• **DOCUMENT TEXT**
»»

Every once in a while during a consultation a mom will ask me, “…and you’ll be able to speak to the hospital staff for me, right?” In response, I smile and tell her that I do not speak for her, but rather show her how to advocate for herself and her baby.
Communication is key in everything we do. Sometimes, as women, our voices have been silenced – by our families, society at large and even by our partners. Someone often thinks they know better than we do, and can show us the best way to handle a situation. A lifetime of learned helplessness doesn’t vanish when we become pregnant. If anything, our insecurities are multiplied. We learn to distrust our instincts and our bodies.
What does mom need to speak up about?
I always tell moms to research any information they’re given, even when it’s coming from me. All too often, we listen to “experts” without using our critical minds to question what’s being said. We spend more time researching the kind of car we want to buy than we do research regarding our health and wellbeing. It’s important for moms to question and ask for more information from their care providers, because care providers often turn questions into statements or commands.
For example, “I’m going to break your water now, because this will really help things get going.”
This should be a question: “You’ve been at 7 centimeters for 5 hours now. I think breaking your water will help to speed things up. What do you think about that?”

««

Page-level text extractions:
»»

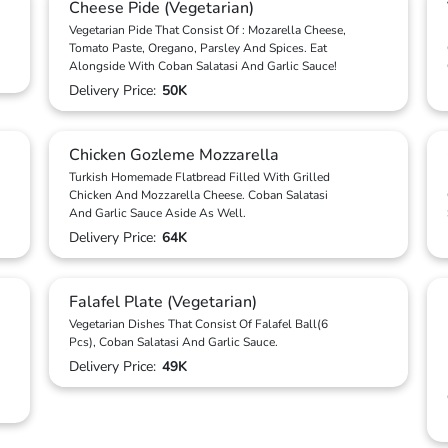
Cheese Pide (Vegetarian)
Vegetarian Pide That Consist Of : Mozarella Cheese,
Tomato Paste, Oregano, Parsley And Spices. Eat
Alongside With Coban Salatasi And Garlic Sauce!
Delivery Price:
50K
Chicken Gozleme Mozzarella
Turkish Homemade Flatbread Filled With Grilled
Chicken And Mozzarella Cheese. Coban Salatasi
And Garlic Sauce Aside As Well.
Delivery Price:
64K
Falafel Plate (Vegetarian)
Vegetarian Dishes That Consist Of Falafel Ball(6
Pcs), Coban Salatasi And Garlic Sauce.
Delivery Price:
49K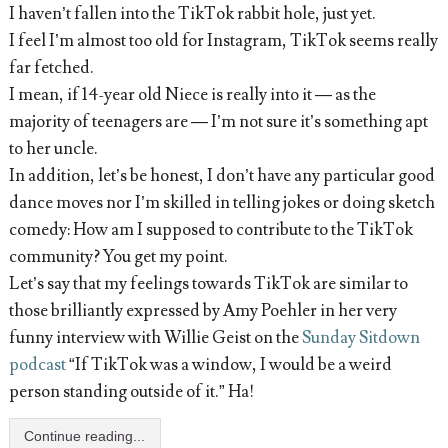
I haven’t fallen into the TikTok rabbit hole, just yet.
I feel I’m almost too old for Instagram, TikTok seems really
far fetched.
I mean, if 14-year old Niece is really into it — as the
majority of teenagers are — I’m not sure it’s something apt
to her uncle.
In addition, let’s be honest, I don’t have any particular good
dance moves nor I’m skilled in telling jokes or doing sketch
comedy: How am I supposed to contribute to the TikTok
community? You get my point.
Let’s say that my feelings towards TikTok are similar to
those brilliantly expressed by Amy Poehler in her very
funny interview with Willie Geist on the
Sunday Sitdown
podcast
“If TikTok was a window, I would be a weird
person standing outside of it.” Ha!
Continue reading...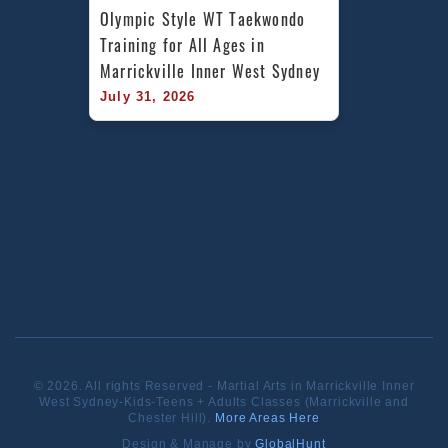
Olympic Style WT Taekwondo 
Training for All Ages in 
Marrickville Inner West Sydney
July 31, 2026
© 2026. All rights Reserved - Martial Arts in Marrickville Inner
West Sydney-Kids-Teens + Adults Classes (Marrickville and
Chester Hill).
More Areas Here
Design & Manage by
GlobalHunt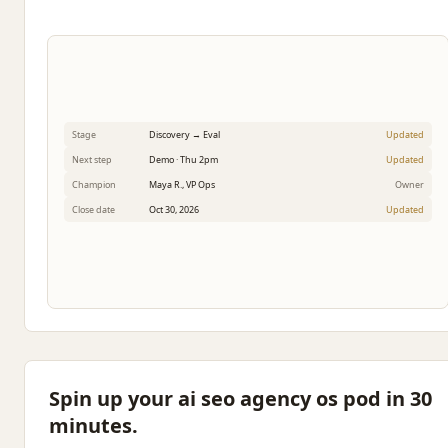
Stage
Discovery → Eval
Updated
Next step
Demo · Thu 2pm
Updated
Champion
Maya R., VP Ops
Owner
Close date
Oct 30, 2026
Updated
Spin up your ai seo agency os pod in 30
minutes.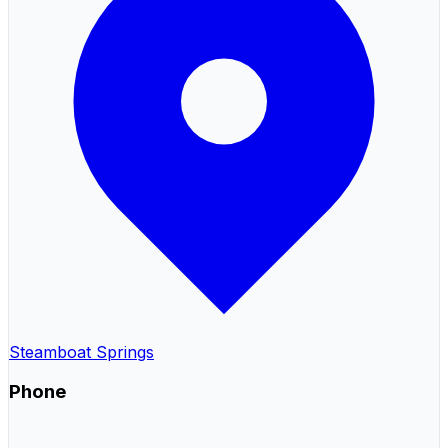
Steamboat Springs
Phone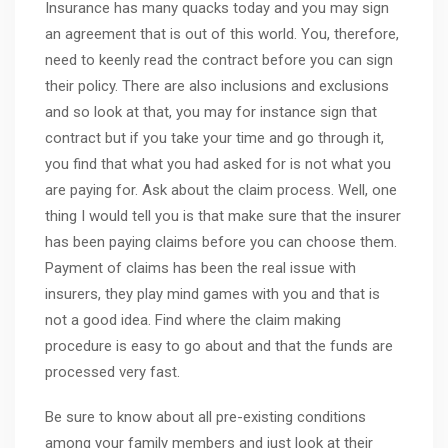
Insurance has many quacks today and you may sign
an agreement that is out of this world. You, therefore,
need to keenly read the contract before you can sign
their policy. There are also inclusions and exclusions
and so look at that, you may for instance sign that
contract but if you take your time and go through it,
you find that what you had asked for is not what you
are paying for. Ask about the claim process. Well, one
thing I would tell you is that make sure that the insurer
has been paying claims before you can choose them.
Payment of claims has been the real issue with
insurers, they play mind games with you and that is
not a good idea. Find where the claim making
procedure is easy to go about and that the funds are
processed very fast.
Be sure to know about all pre-existing conditions
among your family members and just look at their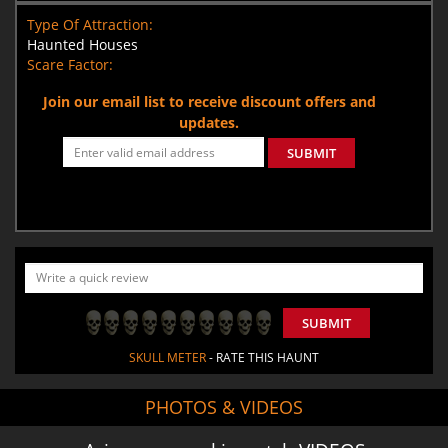
Type Of Attraction:
Haunted Houses
Scare Factor:
Join our email list to receive discount offers and
updates.
SUBMIT
SUBMIT
SKULL METER
- RATE THIS HAUNT
PHOTOS & VIDEOS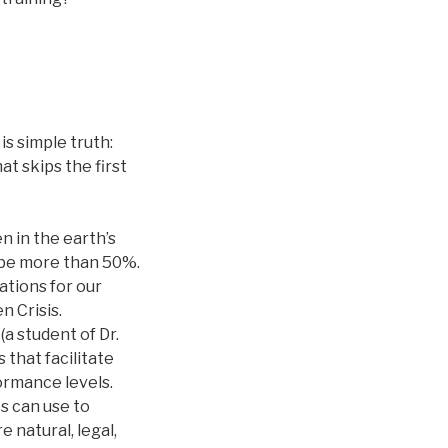
is simple truth:
at skips the first
n in the earth’s
y be more than 50%.
ations for our
 Crisis.
a student of Dr.
that facilitate
formance levels.
es can use to
 natural, legal,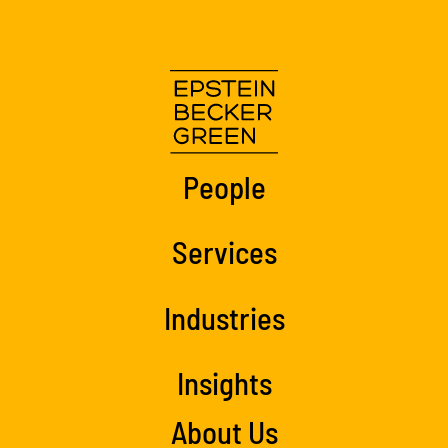
People
Services
Industries
Insights
About Us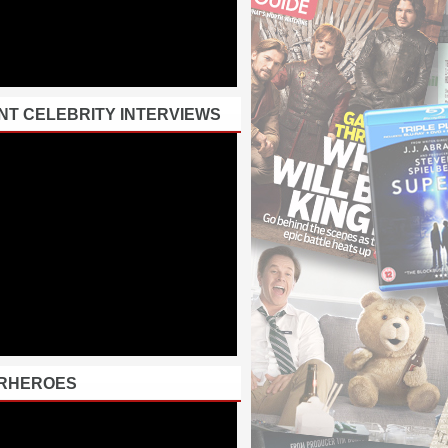
NT CELEBRITY INTERVIEWS
RHEROES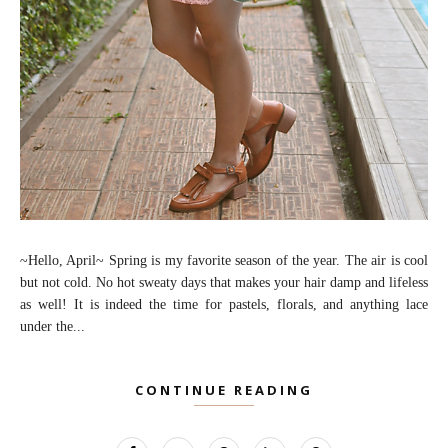
~Hello, April~ Spring is my favorite season of the year. The air is cool
but not cold. No hot sweaty days that makes your hair damp and lifeless
as well! It is indeed the time for pastels, florals, and anything lace
under the...
CONTINUE READING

««

• **WORK TASK 1**
According to the self-advocacy article, what do people spend more time researching than their health and wellbeing?
• **WORK TASK 2**
Translate this sentence from the self-advocacy article into Spanish: "Communication is key in everything we do."
• **WORK TASK 3**
Reproduce the stretch of the self-advocacy article from "Communication is key" through "and our bodies.".
None of these items are needed.

• **ANSWER SPACE 1**
The kind of car they want to buy.

• **ANSWER SPACE 2**
La comunicación es clave en todo lo que hacemos.

• **ANSWER SPACE 3**
Communication is key in everything we do. Sometimes, as women, our voices have been silenced – by our families, society at large and even by our partners. Someone often thinks they know better than we do, and can show us the best way to handle a situation. A lifetime of learned helplessness doesn’t vanish when we become pregnant. If anything, our insecurities are multiplied. We learn to distrust our instincts and our bodies.